### PROBLEM
From the records below, set down exactly the lines starting with the line that contains "on larger displays." and going on through the line that contains "parsing log spam.". Nothing else is wanted.

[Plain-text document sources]
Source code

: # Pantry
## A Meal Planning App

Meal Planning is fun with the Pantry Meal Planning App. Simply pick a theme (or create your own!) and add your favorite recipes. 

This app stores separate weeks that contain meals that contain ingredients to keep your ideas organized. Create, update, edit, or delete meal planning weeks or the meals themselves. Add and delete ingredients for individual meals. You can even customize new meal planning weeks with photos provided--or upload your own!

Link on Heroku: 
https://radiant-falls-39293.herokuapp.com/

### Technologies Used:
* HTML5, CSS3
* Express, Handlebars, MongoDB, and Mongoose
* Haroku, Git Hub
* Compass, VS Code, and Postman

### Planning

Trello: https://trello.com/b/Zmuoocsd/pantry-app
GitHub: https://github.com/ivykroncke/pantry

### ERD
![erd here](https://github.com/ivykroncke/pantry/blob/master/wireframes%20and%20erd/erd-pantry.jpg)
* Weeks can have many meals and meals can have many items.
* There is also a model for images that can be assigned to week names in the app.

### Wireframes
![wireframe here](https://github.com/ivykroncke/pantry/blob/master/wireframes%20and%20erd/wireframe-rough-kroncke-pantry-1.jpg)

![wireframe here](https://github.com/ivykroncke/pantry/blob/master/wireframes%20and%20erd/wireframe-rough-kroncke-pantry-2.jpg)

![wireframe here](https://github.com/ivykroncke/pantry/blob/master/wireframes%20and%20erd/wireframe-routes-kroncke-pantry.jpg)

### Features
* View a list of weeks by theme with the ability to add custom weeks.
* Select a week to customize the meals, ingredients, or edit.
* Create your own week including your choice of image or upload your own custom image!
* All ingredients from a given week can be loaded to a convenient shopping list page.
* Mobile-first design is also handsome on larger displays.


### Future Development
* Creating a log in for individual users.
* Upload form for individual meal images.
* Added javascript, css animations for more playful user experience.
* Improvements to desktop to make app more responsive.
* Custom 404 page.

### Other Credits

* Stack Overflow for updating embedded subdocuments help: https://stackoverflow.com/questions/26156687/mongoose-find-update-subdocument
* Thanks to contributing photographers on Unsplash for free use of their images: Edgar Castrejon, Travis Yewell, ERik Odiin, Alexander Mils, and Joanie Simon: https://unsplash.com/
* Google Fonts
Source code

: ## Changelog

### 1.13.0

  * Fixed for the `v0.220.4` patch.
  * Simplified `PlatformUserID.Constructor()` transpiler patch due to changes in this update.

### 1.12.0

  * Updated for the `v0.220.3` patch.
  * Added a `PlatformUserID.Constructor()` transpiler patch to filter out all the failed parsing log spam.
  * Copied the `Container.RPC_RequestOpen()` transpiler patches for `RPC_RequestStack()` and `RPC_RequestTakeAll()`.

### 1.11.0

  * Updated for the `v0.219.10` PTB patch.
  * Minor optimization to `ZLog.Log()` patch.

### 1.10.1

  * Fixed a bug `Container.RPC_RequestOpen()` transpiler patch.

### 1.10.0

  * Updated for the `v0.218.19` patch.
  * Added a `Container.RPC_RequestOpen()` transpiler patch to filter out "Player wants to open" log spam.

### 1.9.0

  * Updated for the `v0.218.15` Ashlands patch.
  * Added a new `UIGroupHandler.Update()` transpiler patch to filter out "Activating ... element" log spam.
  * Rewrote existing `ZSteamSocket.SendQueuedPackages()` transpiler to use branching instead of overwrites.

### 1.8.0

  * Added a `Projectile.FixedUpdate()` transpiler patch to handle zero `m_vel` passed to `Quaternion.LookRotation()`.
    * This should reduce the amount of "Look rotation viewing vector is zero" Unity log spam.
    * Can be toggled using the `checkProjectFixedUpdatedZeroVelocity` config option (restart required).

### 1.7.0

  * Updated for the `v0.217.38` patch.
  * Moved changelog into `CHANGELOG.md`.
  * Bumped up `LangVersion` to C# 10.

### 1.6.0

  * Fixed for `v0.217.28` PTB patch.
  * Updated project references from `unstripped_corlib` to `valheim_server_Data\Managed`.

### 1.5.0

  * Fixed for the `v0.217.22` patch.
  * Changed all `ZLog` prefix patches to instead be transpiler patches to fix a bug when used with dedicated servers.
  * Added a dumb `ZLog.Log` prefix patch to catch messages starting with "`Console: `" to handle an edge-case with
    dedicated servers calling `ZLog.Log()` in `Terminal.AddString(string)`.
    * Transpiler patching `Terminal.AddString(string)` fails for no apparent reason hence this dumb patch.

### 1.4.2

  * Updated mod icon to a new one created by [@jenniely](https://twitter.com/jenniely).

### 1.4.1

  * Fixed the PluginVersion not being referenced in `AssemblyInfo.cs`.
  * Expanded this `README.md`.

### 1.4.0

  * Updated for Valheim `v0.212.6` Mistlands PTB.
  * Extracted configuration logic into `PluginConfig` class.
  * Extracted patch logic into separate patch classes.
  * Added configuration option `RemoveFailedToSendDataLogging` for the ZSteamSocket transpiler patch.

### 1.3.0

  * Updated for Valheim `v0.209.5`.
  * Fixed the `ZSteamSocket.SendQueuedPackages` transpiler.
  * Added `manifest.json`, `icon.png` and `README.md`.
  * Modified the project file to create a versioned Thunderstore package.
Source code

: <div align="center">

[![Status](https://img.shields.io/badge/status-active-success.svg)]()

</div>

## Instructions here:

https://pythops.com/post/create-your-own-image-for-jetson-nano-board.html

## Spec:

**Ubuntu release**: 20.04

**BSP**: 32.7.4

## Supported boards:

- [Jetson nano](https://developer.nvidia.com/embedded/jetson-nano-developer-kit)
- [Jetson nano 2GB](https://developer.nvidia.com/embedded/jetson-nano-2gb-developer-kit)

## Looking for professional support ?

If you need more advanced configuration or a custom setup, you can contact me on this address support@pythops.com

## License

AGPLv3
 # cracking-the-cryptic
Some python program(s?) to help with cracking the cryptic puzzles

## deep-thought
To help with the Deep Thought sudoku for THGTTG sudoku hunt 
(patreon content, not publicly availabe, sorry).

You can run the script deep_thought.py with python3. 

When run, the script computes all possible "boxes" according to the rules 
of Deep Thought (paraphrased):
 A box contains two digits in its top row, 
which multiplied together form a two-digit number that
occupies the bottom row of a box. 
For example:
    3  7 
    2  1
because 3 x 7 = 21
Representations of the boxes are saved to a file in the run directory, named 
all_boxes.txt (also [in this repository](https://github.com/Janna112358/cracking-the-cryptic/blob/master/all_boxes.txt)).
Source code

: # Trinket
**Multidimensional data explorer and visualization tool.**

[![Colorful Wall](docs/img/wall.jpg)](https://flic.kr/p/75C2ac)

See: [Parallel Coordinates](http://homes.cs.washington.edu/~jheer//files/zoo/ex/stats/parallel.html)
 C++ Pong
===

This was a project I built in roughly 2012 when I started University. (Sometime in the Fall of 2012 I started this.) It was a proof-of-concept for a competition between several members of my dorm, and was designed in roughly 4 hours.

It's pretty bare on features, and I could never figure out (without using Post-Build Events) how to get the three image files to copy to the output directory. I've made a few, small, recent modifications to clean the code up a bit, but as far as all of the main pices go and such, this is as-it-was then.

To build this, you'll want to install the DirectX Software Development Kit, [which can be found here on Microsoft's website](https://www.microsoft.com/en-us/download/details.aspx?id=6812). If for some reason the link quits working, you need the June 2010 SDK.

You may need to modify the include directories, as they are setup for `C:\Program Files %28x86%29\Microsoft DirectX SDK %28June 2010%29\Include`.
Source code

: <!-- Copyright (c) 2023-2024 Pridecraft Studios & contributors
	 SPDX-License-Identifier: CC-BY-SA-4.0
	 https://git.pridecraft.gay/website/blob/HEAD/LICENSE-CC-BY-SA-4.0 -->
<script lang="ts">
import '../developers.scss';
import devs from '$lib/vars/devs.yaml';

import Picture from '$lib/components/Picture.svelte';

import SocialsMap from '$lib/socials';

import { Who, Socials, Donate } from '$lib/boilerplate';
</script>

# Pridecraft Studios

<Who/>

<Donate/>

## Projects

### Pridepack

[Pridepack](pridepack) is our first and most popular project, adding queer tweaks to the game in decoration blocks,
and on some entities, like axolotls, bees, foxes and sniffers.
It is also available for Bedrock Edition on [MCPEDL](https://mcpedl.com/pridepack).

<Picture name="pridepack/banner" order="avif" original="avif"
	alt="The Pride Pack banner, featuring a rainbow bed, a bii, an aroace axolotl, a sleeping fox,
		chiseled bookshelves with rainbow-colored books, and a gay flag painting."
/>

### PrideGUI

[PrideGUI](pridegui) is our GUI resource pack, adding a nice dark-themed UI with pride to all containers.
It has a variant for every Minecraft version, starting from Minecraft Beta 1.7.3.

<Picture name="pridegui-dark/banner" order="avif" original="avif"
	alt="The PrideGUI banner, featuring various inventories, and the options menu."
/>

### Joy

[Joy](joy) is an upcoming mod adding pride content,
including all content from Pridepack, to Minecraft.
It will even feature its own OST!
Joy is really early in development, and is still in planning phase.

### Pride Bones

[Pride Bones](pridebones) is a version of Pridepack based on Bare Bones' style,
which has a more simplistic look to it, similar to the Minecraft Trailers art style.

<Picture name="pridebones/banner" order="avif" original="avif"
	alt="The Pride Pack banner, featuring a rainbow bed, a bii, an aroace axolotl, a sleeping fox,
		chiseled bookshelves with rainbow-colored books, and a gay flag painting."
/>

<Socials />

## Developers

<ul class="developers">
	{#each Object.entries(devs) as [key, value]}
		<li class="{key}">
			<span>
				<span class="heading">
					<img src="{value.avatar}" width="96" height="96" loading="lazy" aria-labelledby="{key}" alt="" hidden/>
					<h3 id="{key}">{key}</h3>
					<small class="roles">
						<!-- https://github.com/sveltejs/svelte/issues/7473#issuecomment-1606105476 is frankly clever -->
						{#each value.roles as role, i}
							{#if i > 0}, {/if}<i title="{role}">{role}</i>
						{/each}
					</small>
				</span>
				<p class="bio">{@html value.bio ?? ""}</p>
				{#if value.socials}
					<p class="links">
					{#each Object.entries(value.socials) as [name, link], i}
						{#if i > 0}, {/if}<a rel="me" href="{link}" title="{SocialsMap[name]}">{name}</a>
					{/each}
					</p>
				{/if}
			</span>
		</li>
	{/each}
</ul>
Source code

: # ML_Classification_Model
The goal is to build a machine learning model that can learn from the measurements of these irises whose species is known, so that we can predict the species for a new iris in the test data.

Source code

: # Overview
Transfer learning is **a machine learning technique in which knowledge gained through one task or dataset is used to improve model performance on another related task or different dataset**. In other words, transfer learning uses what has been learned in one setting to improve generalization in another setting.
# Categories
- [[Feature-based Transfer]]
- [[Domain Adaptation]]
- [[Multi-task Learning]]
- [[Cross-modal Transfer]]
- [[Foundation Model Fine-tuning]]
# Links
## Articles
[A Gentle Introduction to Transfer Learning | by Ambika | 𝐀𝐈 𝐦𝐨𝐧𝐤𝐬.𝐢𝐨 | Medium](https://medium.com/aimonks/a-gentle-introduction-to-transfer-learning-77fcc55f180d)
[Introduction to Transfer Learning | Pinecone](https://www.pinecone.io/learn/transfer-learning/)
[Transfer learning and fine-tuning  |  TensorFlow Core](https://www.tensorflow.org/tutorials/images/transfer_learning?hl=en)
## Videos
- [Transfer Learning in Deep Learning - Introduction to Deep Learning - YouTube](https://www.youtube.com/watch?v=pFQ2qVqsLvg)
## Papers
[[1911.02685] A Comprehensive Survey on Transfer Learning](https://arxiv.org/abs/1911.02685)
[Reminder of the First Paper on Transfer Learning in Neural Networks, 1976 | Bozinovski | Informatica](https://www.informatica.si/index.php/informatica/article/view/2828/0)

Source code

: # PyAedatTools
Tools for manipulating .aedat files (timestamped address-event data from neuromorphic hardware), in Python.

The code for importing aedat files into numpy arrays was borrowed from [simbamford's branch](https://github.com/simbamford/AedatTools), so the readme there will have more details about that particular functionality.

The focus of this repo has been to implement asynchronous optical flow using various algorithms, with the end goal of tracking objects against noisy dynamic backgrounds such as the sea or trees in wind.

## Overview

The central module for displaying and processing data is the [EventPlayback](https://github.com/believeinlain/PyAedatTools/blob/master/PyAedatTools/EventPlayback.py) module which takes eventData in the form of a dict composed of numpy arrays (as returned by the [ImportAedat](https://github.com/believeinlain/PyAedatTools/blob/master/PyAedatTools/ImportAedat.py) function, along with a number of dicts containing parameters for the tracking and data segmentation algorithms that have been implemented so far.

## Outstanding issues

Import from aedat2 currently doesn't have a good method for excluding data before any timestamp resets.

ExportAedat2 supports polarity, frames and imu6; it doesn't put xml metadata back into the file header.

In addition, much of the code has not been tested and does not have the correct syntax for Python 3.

### SOLUTION FOR THIS EXERCISE
* Mobile-first design is also handsome on larger displays.


### Future Development
* Creating a log in for individual users.
* Upload form for individual meal images.
* Added javascript, css animations for more playful user experience.
* Improvements to desktop to make app more responsive.
* Custom 404 page.

### Other Credits

* Stack Overflow for updating embedded subdocuments help: https://stackoverflow.com/questions/26156687/mongoose-find-update-subdocument
* Thanks to contributing photographers on Unsplash for free use of their images: Edgar Castrejon, Travis Yewell, ERik Odiin, Alexander Mils, and Joanie Simon: https://unsplash.com/
* Google Fonts
Source code

: ## Changelog

### 1.13.0

  * Fixed for the `v0.220.4` patch.
  * Simplified `PlatformUserID.Constructor()` transpiler patch due to changes in this update.

### 1.12.0

  * Updated for the `v0.220.3` patch.
  * Added a `PlatformUserID.Constructor()` transpiler patch to filter out all the failed parsing log spam.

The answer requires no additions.